Some people don’t want to admit that someone on the TV is lying to them and confusing public perceptions of the scientific evidence at hand.
Corporations attack the public officials they can’t bribe and counter facts with propaganda sourced from these pseudoscientific front groups specializing in sowing confusion. They issue one misleading “report” after another, pretending there is a significant disagreement in the legitimate scientific community in areas where there is actually a broad-based consensus.
Like the chain smokers too addicted to quit, it will take drastic consequences for the public to see who is actually trying to control them. The forces denying climate change have been remarkably successful in reducing environmentalists to isolated and marginal figures – easily mocked as “tree huggers” or “socialist wackos” – so their alarming words fail to impact public opinion, thus delaying decisive action until it simply can’t be ignored anymore.

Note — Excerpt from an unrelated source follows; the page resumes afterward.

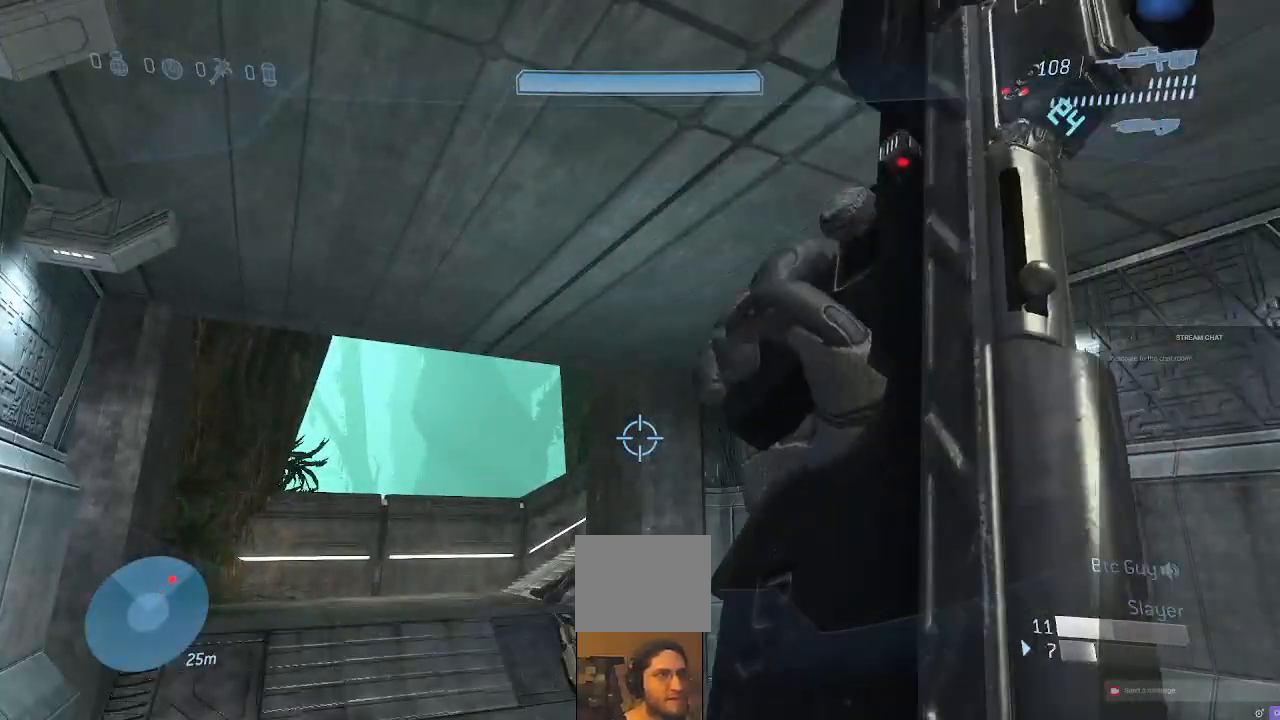
{"dt_ms": 500, "buttons": [], "left_stick": "center", "right_stick": "center", "events": []}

That tipping point may already be here as the West Coast is engulfed in massive wildfires and parts of Pensacola are submerged under water. Few seem to care about pollution and toxins stemming from the hazardous wastes of industry and agriculture either.
Some deniers act out of an ideological opposition to any regulation and sometimes rest their case on the defense of the “American way of life,” defined by high consumption and ever-expanding material prosperity. I’m all for market-based solutions and keeping government in check, but the status quo ain’t cuttin’ it. I’ll buy in when I see real action instead of conspiracy theories dismissing what we see with our own eyes as a hoax.
I worry about the health impacts from the 1,000s of chemicals on the market today, most unregulated. We’ve had industrial byproducts and pharmaceuticals discarded into the ground and into our water supply for years. Like the lung cancer victims who were scammed by misleading cigarette ads, one day we’ll realize the devastating impacts of corporate greed.
The widespread adoption of single-use consumer plastics such as straws and bottled water pollute our oceans while piles of plastic waste grow in ports and recycling facilities due to China sharply reducing its imports of foreign scrap materials.
Some argue, “Why should we sacrifice when other countries are polluting too?” Pollution threats don’t stop at imaginary lines on a map. The US has 4% of the world’s population but is responsible for almost one-third of the excess carbon dioxide heating the planet. Remember that fact when refugees seek asylum due to their homes being flooded by rising sea levels and it becoming too hot to grow crops in their native soil. You think the civil unrest happening now is alarming? You ain’t seen nothin’ yet!
We’ve procrastinated and put off making lifestyle changes. We can’t even agree on a common set of facts. I’m reminded of the lyrics from a Kansas song: “We claim to know the secrets, the answers have been found / But how can one fool make another wise / ‘Cause nothing’s better than it used to be / To live and die is still a mystery / We take away and we give nothing back / We just consume it all and still we lack.”